• [Directions for this task] Look through the data that follows and copy each line with the string "هفتم".

• [Raw data]
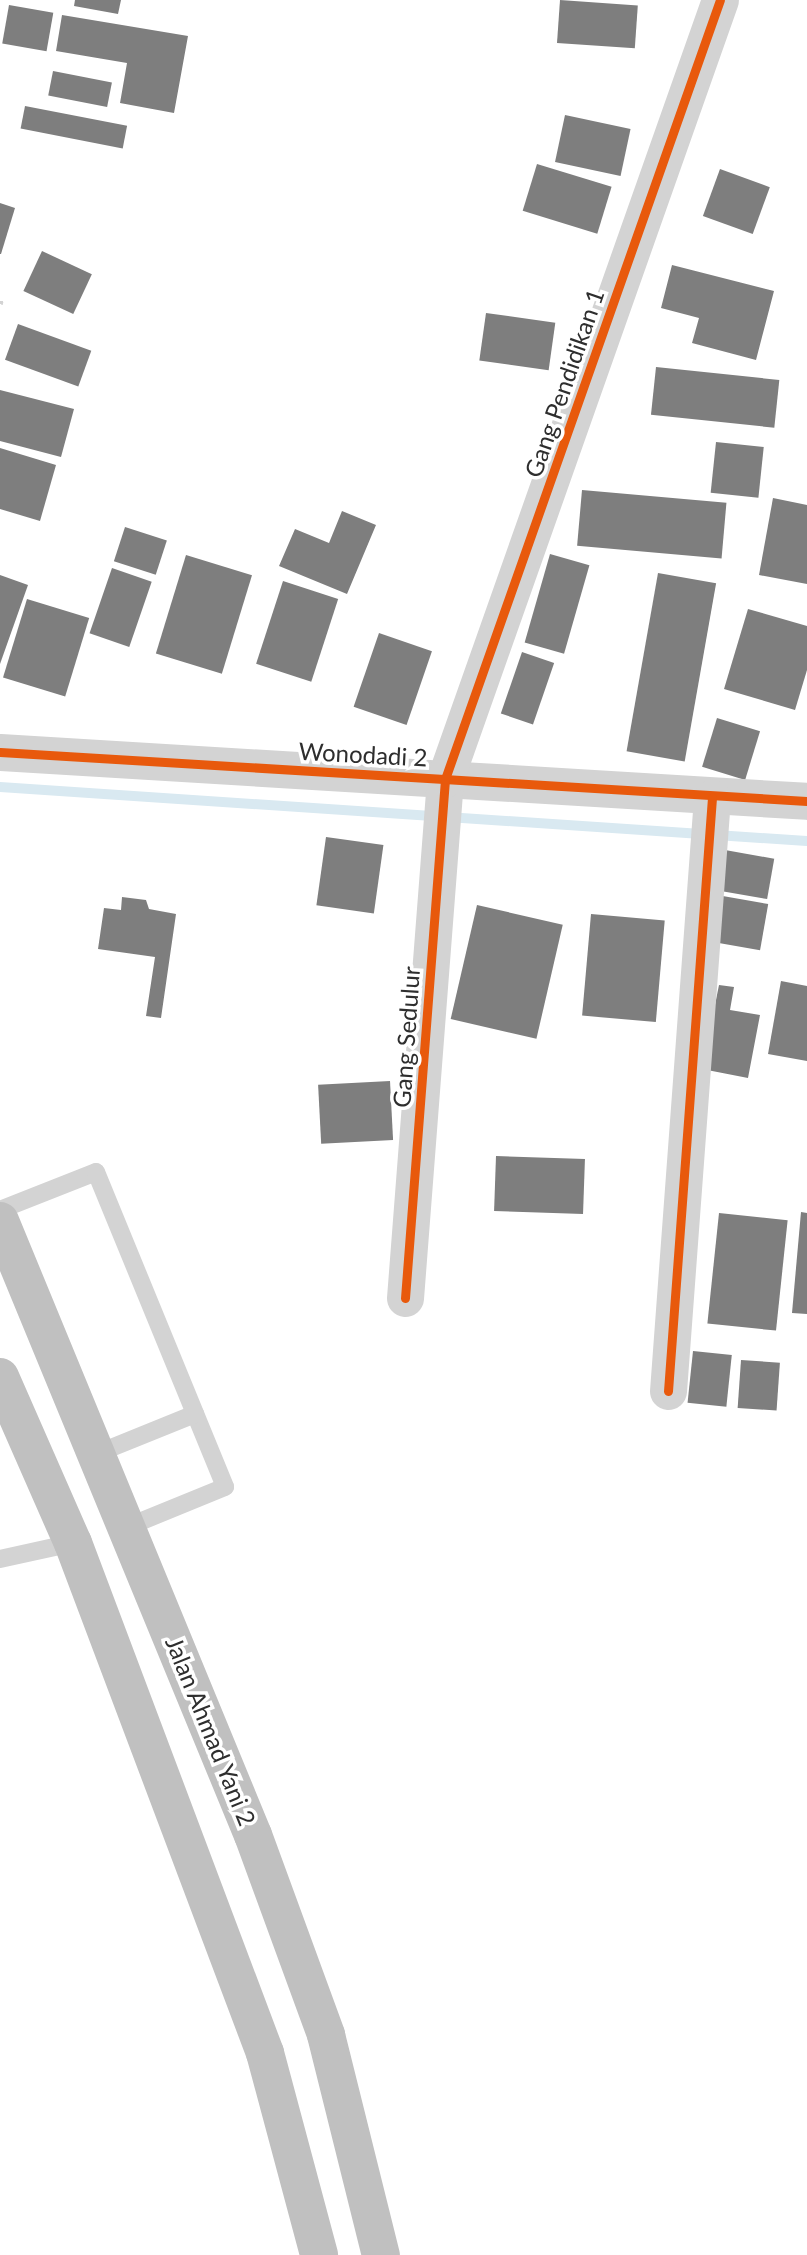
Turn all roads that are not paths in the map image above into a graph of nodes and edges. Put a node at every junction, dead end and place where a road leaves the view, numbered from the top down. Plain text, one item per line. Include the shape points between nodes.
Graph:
1 (720, 0) edge
2 (0, 752) edge
3 (445, 779) junction
4 (712, 798) junction
5 (807, 801) edge
6 (0, 1210) edge
7 (0, 1221) edge
8 (405, 1298) dead end
9 (0, 1377) edge
10 (668, 1391) dead end
11 (195, 1413) junction
12 (96, 1454) junction
13 (127, 1527) junction
14 (72, 1543) junction
15 (0, 1559) edge
16 (319, 2255) edge
17 (381, 2255) edge

1 - 3 street, Gang Pendidikan 1
2 - 3 street, Wonodadi 2
3 - 4 street, Wonodadi 2
3 - 8 street, Gang Sedulur
4 - 5 street, Wonodadi 2
4 - 10 street
6 - 11 lane via 96,1172
7 - 12 highway, Jalan Ahmad Yani 2
9 - 14 highway
11 - 12 lane
11 - 13 lane via 225,1487
12 - 13 highway, Jalan Ahmad Yani 2
13 - 17 highway, Jalan Ahmad Yani 2 via 253,1835 326,2035
14 - 15 lane
14 - 16 highway via 265,2053

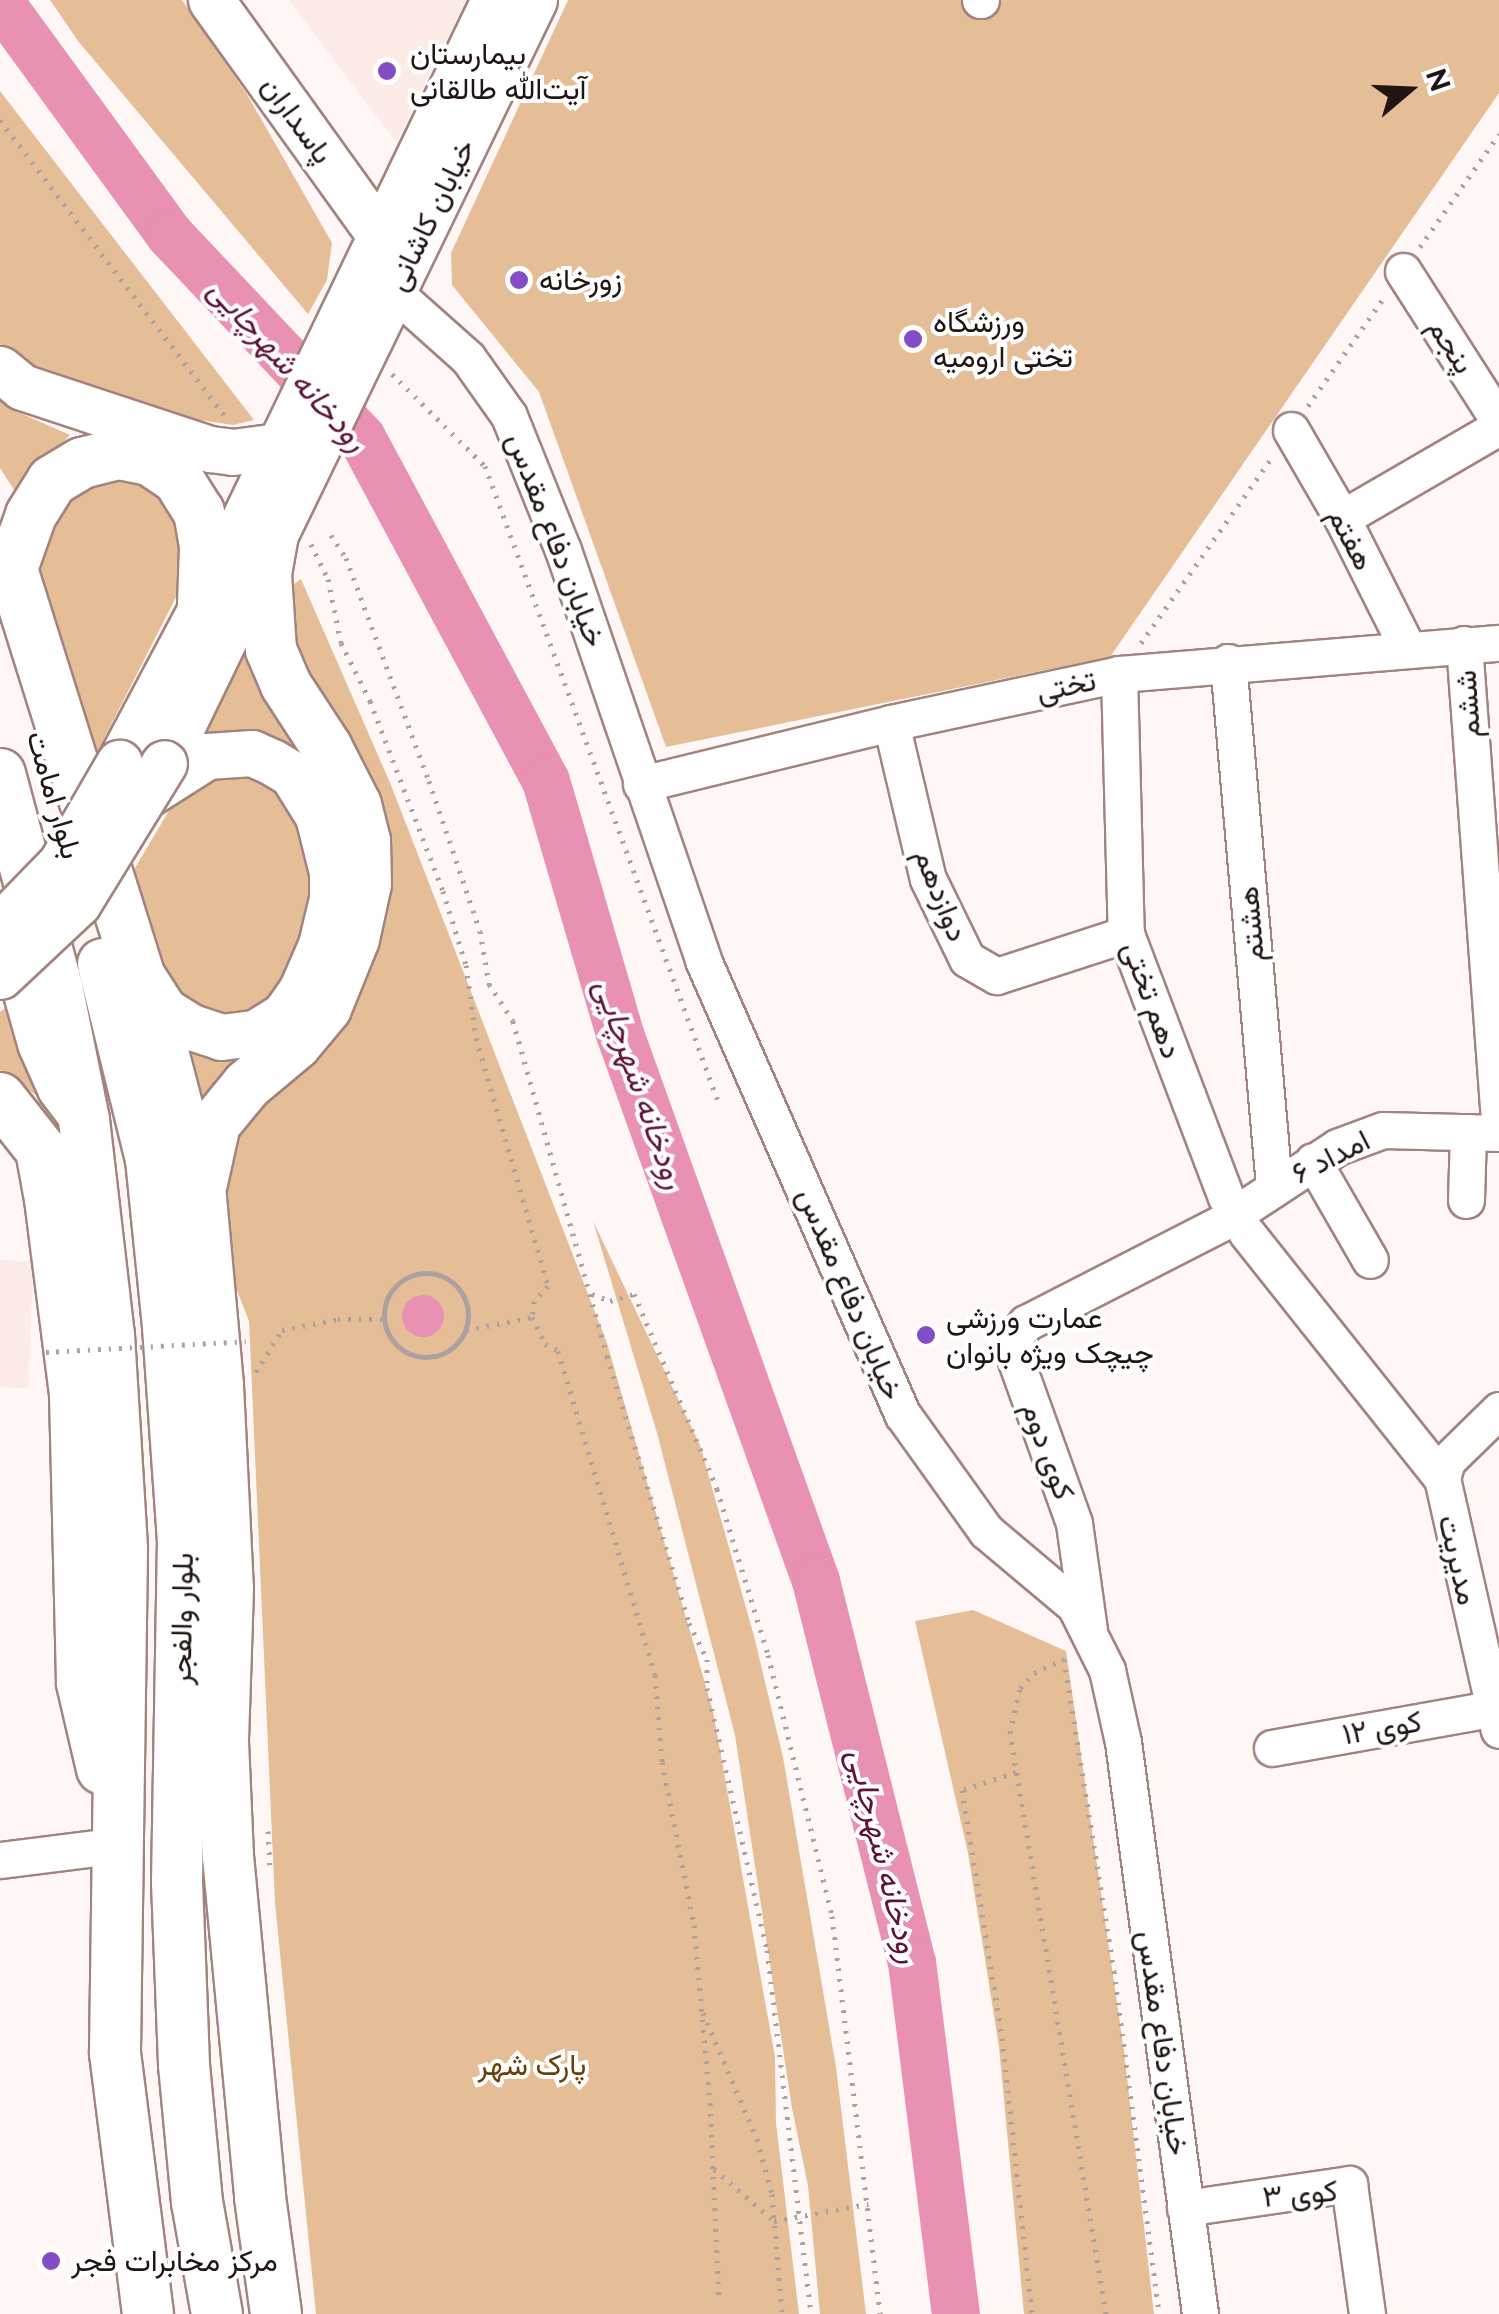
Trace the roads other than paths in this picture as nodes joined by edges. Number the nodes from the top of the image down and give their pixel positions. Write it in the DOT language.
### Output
graph roads {
  1 [pos="210,0"];
  2 [pos="494,0"];
  3 [pos="534,0"];
  4 [pos="1403,271"];
  5 [pos="380,281"];
  6 [pos="0,368"];
  7 [pos="1499,424"];
  8 [pos="1291,430"];
  9 [pos="292,460"];
  10 [pos="1342,518"];
  11 [pos="286,541"];
  12 [pos="4,574"];
  13 [pos="203,605"];
  14 [pos="1482,643"];
  15 [pos="1408,649"];
  16 [pos="1228,662"];
  17 [pos="1119,674"];
  18 [pos="891,722"];
  19 [pos="143,773"];
  20 [pos="0,774"];
  21 [pos="641,784"];
  22 [pos="0,900"];
  23 [pos="0,926"];
  24 [pos="94,930"];
  25 [pos="1126,934"];
  26 [pos="136,966"];
  27 [pos="0,976"];
  28 [pos="57,986"];
  29 [pos="0,1098"];
  30 [pos="84,1120"];
  31 [pos="1489,1130"];
  32 [pos="1313,1161"];
  33 [pos="1274,1186"];
  34 [pos="201,1198"];
  35 [pos="1466,1200"];
  36 [pos="1235,1215"];
  37 [pos="1370,1260"];
  38 [pos="1499,1410"];
  39 [pos="1442,1478"];
  40 [pos="1090,1636"];
  41 [pos="1496,1719"];
  42 [pos="1272,1748"];
  43 [pos="119,1845"];
  44 [pos="0,1860"];
  45 [pos="1185,2208"];
  46 [pos="148,2314"];
  47 [pos="217,2314"];
  48 [pos="276,2314"];
  49 [pos="1200,2314"];
  50 [pos="1367,2314"];
  1 -- 5 [label="main road, پاسداران"];
  2 -- 5 [label="main road, خیابان کاشانی"];
  3 -- 5 [label="main road, خیابان کاشانی"];
  4 -- 7 [label="street, پنجم"];
  5 -- 9 [label="main road"];
  5 -- 21 [label="street, خیابان دفاع مقدس"];
  6 -- 9 [label="main road"];
  7 -- 10 [label="street"];
  8 -- 10 [label="street, هفتم"];
  9 -- 11 [label="main road"];
  9 -- 13 [label="main road"];
  10 -- 15 [label="street, هفتم"];
  11 -- 19 [label="main road"];
  11 -- 34 [label="highway"];
  12 -- 13 [label="highway"];
  12 -- 24 [label="highway, بلوار امامت"];
  12 -- 26 [label="highway"];
  13 -- 19 [label="main road"];
  14 -- 15 [label="street, تختی"];
  14 -- 31 [label="street, ششم"];
  15 -- 16 [label="street, تختی"];
  16 -- 17 [label="street, تختی"];
  16 -- 33 [label="street, هشتم"];
  17 -- 18 [label="street, تختی"];
  17 -- 25 [label="street, دهم تختی"];
  18 -- 21 [label="street, تختی"];
  18 -- 25 [label="street, دوازدهم"];
  19 -- 23 [label="main road, bridge"];
  19 -- 26 [label="main road"];
  19 -- 27 [label="main road, bridge"];
  20 -- 28 [label="highway, بلوار امامت"];
  21 -- 40 [label="street, خیابان دفاع مقدس"];
  22 -- 30 [label="main road"];
  24 -- 47 [label="highway, بلوار والفجر"];
  25 -- 36 [label="street, دهم تختی"];
  26 -- 34 [label="highway"];
  28 -- 30 [label="highway, بلوار والفجر"];
  29 -- 43 [label="highway"];
  30 -- 43 [label="highway, بلوار والفجر"];
  31 -- 32 [label="street, امداد ۶"];
  31 -- 35 [label="street, ششم"];
  32 -- 33 [label="street, امداد ۶"];
  32 -- 37 [label="street"];
  33 -- 36 [label="street, امداد ۶"];
  34 -- 48 [label="highway"];
  36 -- 39 [label="street, دهم تختی"];
  36 -- 40 [label="street, کوی دوم"];
  38 -- 39 [label="street, مدیریت"];
  39 -- 41 [label="street, مدیریت"];
  40 -- 45 [label="street, خیابان دفاع مقدس"];
  41 -- 42 [label="street, کوی ۱۲"];
  43 -- 44 [label="street"];
  43 -- 46 [label="highway, بلوار والفجر"];
  45 -- 49 [label="street, خیابان دفاع مقدس"];
  45 -- 50 [label="street, کوی ۳"];
}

• [Solution]
  8 -- 10 [label="street, هفتم"];
  10 -- 15 [label="street, هفتم"];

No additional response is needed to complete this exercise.